---------- Working data

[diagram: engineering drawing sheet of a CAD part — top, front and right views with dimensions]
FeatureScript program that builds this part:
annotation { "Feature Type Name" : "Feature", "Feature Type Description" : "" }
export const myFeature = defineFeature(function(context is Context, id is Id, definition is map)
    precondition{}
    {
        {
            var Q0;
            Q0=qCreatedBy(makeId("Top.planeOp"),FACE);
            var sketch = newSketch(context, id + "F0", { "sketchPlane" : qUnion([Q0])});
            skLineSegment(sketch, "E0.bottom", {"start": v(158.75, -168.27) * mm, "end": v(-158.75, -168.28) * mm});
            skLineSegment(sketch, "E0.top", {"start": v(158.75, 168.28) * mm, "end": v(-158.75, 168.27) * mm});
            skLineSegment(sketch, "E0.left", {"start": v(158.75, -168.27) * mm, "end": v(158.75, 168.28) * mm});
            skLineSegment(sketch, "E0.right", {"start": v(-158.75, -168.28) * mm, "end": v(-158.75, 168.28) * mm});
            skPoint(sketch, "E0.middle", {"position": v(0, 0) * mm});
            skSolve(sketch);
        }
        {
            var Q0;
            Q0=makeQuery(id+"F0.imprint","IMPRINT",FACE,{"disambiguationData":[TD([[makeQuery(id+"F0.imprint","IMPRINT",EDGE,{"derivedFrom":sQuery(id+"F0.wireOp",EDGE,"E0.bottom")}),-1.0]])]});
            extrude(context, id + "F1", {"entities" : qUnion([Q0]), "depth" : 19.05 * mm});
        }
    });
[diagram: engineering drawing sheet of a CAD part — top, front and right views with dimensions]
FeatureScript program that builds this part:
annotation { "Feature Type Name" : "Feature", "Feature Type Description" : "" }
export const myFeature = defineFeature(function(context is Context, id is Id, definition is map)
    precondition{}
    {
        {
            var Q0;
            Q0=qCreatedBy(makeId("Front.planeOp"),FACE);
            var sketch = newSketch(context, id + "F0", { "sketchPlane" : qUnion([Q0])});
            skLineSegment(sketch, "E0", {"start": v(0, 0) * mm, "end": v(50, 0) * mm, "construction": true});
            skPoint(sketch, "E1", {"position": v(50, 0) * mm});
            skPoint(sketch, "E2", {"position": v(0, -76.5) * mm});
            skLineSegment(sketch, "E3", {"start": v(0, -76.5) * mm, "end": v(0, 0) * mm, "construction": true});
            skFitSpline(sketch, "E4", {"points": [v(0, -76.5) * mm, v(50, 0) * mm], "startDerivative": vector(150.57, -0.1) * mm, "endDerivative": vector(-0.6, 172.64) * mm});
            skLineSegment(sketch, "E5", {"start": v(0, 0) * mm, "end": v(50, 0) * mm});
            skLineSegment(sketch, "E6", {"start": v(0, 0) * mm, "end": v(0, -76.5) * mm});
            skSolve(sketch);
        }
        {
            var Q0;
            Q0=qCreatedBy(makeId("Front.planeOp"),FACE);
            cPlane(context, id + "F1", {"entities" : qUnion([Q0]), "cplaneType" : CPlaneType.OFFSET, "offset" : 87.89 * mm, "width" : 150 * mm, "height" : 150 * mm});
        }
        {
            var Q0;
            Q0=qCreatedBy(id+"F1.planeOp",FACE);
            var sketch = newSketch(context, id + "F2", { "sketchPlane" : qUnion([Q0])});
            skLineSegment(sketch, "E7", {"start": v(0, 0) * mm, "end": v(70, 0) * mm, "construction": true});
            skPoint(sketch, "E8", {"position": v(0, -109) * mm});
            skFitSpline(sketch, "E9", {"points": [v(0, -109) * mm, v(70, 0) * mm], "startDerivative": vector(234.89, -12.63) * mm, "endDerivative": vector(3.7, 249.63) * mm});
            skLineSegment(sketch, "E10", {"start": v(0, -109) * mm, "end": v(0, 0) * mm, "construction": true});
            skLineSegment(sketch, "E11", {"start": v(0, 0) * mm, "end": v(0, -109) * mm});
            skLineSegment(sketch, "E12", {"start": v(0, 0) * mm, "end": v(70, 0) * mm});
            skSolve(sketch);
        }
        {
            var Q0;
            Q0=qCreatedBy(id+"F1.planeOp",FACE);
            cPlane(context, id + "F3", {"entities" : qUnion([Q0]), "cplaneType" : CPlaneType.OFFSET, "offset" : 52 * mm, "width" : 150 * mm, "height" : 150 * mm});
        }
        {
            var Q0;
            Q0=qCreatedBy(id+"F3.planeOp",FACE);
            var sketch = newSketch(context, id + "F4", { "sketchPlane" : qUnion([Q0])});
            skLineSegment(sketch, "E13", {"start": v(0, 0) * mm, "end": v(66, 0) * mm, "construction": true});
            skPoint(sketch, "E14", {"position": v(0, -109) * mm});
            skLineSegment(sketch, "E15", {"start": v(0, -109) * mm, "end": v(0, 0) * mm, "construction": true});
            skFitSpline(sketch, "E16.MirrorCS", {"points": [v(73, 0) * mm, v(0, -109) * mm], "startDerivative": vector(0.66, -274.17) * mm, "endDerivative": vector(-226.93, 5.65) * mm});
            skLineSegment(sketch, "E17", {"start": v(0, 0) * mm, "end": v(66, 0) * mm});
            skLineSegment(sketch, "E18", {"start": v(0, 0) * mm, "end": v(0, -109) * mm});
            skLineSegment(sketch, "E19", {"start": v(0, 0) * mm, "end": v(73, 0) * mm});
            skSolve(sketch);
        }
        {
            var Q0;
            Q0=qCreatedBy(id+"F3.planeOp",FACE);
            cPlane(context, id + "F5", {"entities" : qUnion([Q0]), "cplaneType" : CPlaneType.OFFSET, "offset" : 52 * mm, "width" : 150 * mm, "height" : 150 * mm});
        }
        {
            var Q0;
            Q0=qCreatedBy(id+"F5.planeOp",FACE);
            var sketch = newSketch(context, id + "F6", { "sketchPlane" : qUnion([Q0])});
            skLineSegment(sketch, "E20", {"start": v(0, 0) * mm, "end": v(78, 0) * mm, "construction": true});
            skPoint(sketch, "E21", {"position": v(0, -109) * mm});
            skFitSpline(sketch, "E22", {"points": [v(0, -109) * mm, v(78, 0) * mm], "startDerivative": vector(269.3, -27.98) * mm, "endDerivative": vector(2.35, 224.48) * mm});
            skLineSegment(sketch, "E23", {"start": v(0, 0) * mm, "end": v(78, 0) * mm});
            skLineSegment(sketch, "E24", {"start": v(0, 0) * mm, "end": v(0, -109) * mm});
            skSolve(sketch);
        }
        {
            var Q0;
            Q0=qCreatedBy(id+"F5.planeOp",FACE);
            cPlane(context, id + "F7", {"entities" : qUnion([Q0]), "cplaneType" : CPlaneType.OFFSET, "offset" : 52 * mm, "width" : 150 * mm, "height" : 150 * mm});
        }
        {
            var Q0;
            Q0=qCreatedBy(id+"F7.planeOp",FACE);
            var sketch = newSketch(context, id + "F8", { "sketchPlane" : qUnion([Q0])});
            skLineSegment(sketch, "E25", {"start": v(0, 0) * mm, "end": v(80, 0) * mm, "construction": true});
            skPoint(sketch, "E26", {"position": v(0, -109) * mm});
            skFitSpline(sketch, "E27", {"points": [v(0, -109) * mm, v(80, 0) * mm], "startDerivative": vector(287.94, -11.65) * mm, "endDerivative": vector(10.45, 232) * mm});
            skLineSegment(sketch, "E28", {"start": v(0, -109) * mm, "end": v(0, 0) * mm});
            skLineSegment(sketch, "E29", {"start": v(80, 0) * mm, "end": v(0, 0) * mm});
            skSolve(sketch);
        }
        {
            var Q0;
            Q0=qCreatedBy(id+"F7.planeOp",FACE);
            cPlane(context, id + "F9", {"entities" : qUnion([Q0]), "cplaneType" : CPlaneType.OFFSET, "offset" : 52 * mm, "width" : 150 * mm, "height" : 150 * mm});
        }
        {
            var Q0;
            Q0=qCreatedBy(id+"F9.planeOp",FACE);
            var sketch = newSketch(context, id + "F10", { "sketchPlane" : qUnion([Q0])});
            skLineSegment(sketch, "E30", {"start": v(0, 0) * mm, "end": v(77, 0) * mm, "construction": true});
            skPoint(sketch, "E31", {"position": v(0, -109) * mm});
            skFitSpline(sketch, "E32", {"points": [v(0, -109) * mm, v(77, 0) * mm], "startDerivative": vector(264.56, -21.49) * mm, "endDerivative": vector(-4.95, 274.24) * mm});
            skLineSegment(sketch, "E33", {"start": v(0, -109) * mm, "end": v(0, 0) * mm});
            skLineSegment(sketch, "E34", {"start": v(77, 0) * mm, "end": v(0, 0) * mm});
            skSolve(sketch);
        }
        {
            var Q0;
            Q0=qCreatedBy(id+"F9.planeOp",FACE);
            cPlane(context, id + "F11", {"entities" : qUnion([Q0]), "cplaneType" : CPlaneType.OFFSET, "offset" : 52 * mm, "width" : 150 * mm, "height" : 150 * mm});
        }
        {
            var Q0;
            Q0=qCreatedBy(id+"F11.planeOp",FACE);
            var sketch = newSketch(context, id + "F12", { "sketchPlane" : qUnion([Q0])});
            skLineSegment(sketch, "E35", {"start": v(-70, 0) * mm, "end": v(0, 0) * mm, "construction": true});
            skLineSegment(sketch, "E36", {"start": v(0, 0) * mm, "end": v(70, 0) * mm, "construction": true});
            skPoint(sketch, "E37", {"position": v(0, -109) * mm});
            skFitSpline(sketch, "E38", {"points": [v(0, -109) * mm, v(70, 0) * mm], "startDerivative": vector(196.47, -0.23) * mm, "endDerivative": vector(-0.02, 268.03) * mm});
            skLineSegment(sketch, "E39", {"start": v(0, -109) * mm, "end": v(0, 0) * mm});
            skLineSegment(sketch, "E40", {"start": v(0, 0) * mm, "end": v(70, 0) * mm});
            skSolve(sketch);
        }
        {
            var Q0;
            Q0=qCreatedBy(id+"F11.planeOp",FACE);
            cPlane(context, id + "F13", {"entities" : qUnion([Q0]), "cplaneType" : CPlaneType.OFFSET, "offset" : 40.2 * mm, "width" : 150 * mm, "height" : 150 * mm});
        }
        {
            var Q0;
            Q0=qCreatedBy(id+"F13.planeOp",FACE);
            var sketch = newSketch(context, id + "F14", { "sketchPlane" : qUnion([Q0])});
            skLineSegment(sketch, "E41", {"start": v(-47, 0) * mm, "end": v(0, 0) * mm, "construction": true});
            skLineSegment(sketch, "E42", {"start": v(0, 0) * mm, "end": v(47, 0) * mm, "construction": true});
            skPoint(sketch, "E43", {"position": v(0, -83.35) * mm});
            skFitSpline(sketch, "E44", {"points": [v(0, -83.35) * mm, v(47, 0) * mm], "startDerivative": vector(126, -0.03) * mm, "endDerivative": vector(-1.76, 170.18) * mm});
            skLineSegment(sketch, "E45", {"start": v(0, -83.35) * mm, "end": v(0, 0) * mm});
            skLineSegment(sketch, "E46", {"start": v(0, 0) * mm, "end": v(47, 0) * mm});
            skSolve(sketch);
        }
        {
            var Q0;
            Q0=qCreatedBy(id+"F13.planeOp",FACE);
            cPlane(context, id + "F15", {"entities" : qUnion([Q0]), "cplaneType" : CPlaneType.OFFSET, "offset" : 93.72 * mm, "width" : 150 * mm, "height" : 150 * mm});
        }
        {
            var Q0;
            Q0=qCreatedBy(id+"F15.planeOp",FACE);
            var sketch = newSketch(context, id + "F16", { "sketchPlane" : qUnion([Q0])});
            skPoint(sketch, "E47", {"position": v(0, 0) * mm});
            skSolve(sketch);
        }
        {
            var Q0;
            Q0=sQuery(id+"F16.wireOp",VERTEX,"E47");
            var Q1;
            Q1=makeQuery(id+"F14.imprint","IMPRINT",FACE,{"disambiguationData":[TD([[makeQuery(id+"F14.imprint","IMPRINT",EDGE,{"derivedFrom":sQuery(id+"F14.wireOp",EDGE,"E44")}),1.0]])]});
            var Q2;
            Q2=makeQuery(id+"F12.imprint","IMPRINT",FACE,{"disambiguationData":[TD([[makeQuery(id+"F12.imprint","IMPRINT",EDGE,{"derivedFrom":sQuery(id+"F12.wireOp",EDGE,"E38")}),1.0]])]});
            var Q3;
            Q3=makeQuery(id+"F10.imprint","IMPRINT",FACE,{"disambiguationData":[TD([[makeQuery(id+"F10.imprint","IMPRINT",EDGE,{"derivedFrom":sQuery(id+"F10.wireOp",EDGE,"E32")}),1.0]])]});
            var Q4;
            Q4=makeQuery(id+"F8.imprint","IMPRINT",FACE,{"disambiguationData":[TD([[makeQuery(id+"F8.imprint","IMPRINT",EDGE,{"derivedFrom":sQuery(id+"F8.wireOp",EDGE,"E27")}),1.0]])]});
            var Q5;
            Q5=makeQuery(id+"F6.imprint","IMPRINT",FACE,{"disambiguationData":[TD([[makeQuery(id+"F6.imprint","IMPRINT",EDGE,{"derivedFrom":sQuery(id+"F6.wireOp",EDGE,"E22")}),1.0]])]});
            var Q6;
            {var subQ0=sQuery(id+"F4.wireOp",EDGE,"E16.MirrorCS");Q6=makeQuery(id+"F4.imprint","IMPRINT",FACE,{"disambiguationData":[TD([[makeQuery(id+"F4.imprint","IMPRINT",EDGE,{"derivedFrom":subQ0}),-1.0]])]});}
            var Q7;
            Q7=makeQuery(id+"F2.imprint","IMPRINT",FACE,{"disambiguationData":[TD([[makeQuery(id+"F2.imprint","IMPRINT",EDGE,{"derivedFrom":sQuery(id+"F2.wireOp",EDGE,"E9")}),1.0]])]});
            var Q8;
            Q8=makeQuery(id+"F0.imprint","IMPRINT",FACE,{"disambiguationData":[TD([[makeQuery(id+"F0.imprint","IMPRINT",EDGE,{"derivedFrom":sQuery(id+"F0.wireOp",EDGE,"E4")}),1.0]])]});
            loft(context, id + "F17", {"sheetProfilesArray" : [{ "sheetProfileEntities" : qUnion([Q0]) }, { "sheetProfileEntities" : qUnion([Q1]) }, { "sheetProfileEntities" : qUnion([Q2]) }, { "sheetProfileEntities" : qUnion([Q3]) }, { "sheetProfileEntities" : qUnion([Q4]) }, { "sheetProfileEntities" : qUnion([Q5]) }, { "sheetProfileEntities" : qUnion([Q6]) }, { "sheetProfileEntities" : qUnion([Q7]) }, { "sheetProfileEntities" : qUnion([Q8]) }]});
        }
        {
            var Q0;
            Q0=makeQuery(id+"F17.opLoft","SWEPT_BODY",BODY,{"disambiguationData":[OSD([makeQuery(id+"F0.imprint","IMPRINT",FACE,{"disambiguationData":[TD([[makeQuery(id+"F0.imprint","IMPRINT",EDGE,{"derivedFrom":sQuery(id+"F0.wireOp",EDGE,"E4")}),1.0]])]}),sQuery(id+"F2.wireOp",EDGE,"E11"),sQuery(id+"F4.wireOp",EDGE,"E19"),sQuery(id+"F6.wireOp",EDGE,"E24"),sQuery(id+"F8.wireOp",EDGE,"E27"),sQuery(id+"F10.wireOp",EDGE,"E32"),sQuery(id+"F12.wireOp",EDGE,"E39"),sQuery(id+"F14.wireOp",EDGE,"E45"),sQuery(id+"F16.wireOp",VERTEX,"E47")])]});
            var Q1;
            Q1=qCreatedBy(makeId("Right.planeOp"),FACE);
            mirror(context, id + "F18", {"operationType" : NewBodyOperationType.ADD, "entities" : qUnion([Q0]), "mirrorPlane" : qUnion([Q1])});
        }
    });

--------------------

Written task » Copy the data verbatim from its first line through the line containing "v(-158.75, 168.27) *", including that line, and stop there.

Answer to the exercise »
[diagram: engineering drawing sheet of a CAD part — top, front and right views with dimensions]
FeatureScript program that builds this part:
annotation { "Feature Type Name" : "Feature", "Feature Type Description" : "" }
export const myFeature = defineFeature(function(context is Context, id is Id, definition is map)
    precondition{}
    {
        {
            var Q0;
            Q0=qCreatedBy(makeId("Top.planeOp"),FACE);
            var sketch = newSketch(context, id + "F0", { "sketchPlane" : qUnion([Q0])});
            skLineSegment(sketch, "E0.bottom", {"start": v(158.75, -168.27) * mm, "end": v(-158.75, -168.28) * mm});
            skLineSegment(sketch, "E0.top", {"start": v(158.75, 168.28) * mm, "end": v(-158.75, 168.27) * mm});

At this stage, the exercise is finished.